[cap-talk] Memory access based OS security

[Ben Kloosterman]

>bklooste at gmail.com (Ben Kloosterman) on Monday, August 3, 2009 wrote:
>
>>Hardware-level security through address management was introduced as a
>way to work around failures of
>>the application languages (:shudder:, remembering early implementations
>of Windows). But if you force
>>applications to compile to a particular language (or bytecode), you can
>enforce security at the
>>software level and achieve security without the sacrifices to
>performance that come from partitioning
>>the address space.
>
>The idea of depending on the compiler or byte code verifier in a
>"language
>based system" (LBS) is quite attractive since it might result in a higher
>performance system. However it does impact the assurance aspect of secure
>systems.
>
>With systems like KeyKOS, EROS, CapROS, Coyotos, VM/370, etc. the
>security
>assertion is that no sequence of machine language instructions is able to
>subvert the security of the system. The only compiler that needs
>verification is the one used to compile the system, and it only needs to
>be
>verified for the features used by the source code of the system. Since
>only
>a limited amount of programming needs to be verified, auditing the output
>of the compiler is a feasible, if tedious, possibility.
>
>In contrast, LBS system compilers and/or byte code verifiers must be
>verified against all possible inputs, which seems to me to be a harder
>problem.

This is true but there are a wide range of things that need to be verified
eg in  KeyKOS and EROS  you have more application faults due to pointers , c
errors and not being strongly typed.  A strongly typed OS doesn't have to
deal with them . 

Im also against the current obsession with formally verified kernels not for
the goal itself but because the focus is just on the 6-7000 lines of
research Micro Kernel ( which takes like 40 man years)  , they forget the
asm parts , shared memory , the compiler(which compiles user
services/drivers) and the services.  Nearly all failures and security issues
in a fully tested system are drivers or trusted services ( especially user
written services) not doing the right thing.  How many errors have occurred
due to the micro kernel in a mature OS which is most cases is just the
message parsing API and some assembly stubs ?  The end result is it crashes
or is breached and the consumer will be annoyed his mathematically proven
kernel just failed.

You are also making functional changes more difficult eg Windows 7 made a
change to improve multiple core performance that changed 200 code files ( I
can't remember the details but it was a lot) . Changes like these are
described as suicide hence we get little OS change . Verification will make
it worse. 

I think a better approach is to use TDD automated tests and build it up as
issues are found  for the same work of verifying a kernel you could have
tests covering the compiler ,key device drivers , key services , key apps ,
shared memory and the kernel. Even better is you can make frequent changes
to the OS with some confidence as its strongly typed and tested and changing
the appropriate tests is much easier than a proof.

 
Regards,

Ben

TASK PROMPT -
Answer these questions about the cap-talk post on memory access based OS security.
1. Which systems does the post list as making the assertion that no sequence of machine language instructions can subvert the system's security?
2. How many lines of code does the post give for the research micro kernel that formal verification focuses on?
3. How many code files did the Windows 7 change to improve multiple core performance affect?

DATA RECORDS -
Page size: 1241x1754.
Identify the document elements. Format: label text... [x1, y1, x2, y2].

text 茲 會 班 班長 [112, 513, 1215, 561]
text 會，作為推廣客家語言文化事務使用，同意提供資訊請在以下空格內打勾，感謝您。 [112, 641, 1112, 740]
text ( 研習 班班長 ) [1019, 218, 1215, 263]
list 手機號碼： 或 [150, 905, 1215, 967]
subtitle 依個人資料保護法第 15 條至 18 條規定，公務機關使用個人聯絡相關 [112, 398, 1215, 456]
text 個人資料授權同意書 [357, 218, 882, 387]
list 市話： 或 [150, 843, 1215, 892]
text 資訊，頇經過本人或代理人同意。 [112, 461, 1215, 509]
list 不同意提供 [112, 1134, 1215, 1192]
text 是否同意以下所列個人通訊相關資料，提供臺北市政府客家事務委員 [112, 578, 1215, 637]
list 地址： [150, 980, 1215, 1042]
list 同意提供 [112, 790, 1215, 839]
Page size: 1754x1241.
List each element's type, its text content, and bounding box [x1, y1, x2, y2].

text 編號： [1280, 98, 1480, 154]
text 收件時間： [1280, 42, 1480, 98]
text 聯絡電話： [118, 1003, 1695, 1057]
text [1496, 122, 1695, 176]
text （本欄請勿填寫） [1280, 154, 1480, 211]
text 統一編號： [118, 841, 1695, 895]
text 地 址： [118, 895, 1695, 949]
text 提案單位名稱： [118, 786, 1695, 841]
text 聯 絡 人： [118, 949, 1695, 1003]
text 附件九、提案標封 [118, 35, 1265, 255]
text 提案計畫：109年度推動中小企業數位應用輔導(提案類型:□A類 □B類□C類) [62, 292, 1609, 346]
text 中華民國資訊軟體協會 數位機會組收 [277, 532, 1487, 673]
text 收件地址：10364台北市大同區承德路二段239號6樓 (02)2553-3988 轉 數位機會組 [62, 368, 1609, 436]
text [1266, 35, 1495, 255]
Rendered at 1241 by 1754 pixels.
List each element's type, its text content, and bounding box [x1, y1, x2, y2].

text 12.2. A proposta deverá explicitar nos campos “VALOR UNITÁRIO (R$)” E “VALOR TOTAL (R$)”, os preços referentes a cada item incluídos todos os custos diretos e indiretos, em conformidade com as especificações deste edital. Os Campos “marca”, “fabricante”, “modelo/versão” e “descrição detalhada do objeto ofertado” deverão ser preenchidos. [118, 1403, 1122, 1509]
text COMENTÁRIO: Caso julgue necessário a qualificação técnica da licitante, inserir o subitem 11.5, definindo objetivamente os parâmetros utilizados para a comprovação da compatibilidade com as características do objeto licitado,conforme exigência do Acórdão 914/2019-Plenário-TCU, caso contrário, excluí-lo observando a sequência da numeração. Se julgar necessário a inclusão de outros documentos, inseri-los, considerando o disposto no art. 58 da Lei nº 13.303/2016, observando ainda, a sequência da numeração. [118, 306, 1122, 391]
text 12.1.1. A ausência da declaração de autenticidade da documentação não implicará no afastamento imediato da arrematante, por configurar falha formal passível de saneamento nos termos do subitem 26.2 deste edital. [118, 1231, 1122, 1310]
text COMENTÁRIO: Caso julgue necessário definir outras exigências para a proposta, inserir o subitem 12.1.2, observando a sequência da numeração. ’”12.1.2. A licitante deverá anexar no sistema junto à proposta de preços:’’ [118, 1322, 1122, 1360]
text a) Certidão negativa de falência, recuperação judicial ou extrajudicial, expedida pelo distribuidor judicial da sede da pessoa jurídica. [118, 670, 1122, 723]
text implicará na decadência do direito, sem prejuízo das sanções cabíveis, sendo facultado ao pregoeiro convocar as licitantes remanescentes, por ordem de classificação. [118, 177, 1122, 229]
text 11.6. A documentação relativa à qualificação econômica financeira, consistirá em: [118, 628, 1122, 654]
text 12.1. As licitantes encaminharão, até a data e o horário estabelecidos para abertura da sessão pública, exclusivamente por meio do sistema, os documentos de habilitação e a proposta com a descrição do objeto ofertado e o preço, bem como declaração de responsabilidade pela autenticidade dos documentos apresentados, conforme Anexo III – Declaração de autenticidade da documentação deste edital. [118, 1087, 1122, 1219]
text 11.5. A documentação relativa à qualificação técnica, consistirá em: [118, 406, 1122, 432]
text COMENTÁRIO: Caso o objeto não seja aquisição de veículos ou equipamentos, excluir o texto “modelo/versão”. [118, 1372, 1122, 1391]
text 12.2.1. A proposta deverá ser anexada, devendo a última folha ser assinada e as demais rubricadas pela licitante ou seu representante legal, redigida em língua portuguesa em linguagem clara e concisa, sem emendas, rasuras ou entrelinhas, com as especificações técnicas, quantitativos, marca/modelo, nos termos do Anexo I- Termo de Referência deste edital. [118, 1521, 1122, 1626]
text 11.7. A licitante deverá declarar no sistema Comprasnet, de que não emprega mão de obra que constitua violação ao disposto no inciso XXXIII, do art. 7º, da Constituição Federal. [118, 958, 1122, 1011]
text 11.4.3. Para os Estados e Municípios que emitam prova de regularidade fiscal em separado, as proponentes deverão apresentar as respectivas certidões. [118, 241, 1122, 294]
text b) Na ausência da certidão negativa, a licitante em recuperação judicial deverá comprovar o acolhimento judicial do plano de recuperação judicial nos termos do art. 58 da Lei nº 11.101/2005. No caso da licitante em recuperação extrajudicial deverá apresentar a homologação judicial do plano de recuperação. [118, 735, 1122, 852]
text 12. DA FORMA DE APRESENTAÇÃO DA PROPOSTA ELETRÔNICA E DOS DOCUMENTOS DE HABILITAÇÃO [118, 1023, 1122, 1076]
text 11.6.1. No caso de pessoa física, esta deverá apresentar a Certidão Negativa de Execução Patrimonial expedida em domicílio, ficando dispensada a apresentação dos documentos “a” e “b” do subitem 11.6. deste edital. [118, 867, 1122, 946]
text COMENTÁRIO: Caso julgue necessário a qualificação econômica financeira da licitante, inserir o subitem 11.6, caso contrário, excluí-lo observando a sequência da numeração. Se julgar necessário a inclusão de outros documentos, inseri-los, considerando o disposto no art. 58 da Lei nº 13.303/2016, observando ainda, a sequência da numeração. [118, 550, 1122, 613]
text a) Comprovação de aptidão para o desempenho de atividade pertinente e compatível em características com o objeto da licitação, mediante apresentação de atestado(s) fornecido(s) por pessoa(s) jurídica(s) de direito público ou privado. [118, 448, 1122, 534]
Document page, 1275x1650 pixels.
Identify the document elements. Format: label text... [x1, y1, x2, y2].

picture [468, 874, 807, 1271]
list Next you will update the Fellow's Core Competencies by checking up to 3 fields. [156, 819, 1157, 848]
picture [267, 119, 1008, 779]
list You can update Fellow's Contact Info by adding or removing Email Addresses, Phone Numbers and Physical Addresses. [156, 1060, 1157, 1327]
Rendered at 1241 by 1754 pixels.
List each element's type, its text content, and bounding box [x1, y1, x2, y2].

RESPONSE -
1. KeyKOS, EROS, CapROS, Coyotos, and VM/370.
2. 6-7000 lines.
3. 200 code files.